Things haven't gone well for Boeing and its CST-100 Starliner spacecraft that might one day ferry American astronauts to the International Space Station (ISS). Starliner was conducted one of the final key tests before it will be allowed to launch astronauts, and the test failed. This flight was uncrewed, so no humans were ever in danger. Reports indicate that the autonomous flight-control system misfired shortly after separating from its launch vehicle, placing Starliner into the wrong orbit.
Starliner was set to deliver cargo to the ISS and then return safely to Earth. NASA administrator Jim Bridenstine said that when the spacecraft separated from the launch vehicle, it didn't initiate the burn that was required. NASA has funded Boeing with $5 billion to develop Starliner, a space capsule that is meant to carry up to five astronauts.

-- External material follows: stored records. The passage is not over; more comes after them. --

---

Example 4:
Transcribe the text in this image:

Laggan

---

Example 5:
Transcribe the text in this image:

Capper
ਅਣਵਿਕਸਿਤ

Since the failed orbital insertion, Boeing has said that it was able to partially correct Starliner's trajectory in space, getting the vehicle into a stable orbit around the Earth. Engineers are currently assessing options that remain for the mission. Boeing and NASA say that if astronauts had been on board Starliner, they believe that they would have be safe.

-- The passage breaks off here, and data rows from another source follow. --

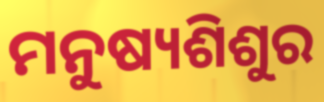
ମନୁଷ୍ୟଶିଶୁରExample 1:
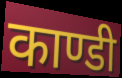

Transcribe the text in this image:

काण्डी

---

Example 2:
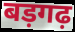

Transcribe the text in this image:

बड़गढ़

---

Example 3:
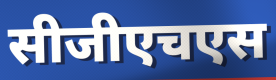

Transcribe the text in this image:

सीजीएचएस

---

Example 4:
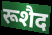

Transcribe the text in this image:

रूशैद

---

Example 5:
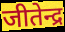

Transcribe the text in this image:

जीतेन्द्र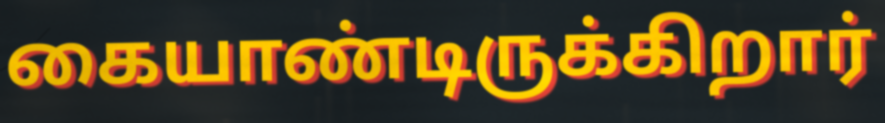
கையாண்டிருக்கிறார்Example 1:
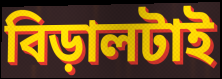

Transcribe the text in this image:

বিড়ালটাই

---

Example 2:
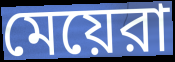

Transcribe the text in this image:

মেয়েরা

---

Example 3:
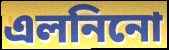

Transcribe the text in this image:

এলনিনো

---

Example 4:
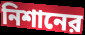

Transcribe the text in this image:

নিশানের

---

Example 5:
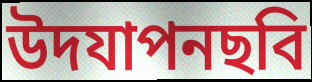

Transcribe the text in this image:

উদযাপনছবি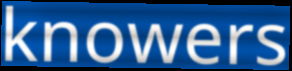
knowers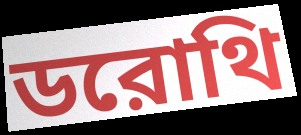
ডরোথি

Boeing believes that it will be able to test many of the Starliner systems while the capsule is in space despite its obvious orbital failure. Boeing said that there was "probably" an opportunity to practice spacecraft guidance and control. NASA plans to land Starliner "in the coming days" in New Mexico at the White Sands military facility. As for the root cause of the issue, Bridenstine says that it appears the mission elapse timing system had an error. Basically, the spacecraft unnecessarily tried to maintain very precise vehicle control that is not required, and hence burned a lot of fuel.
In happier news, Boeing completed a successful test of its Starliner launch abort system last month.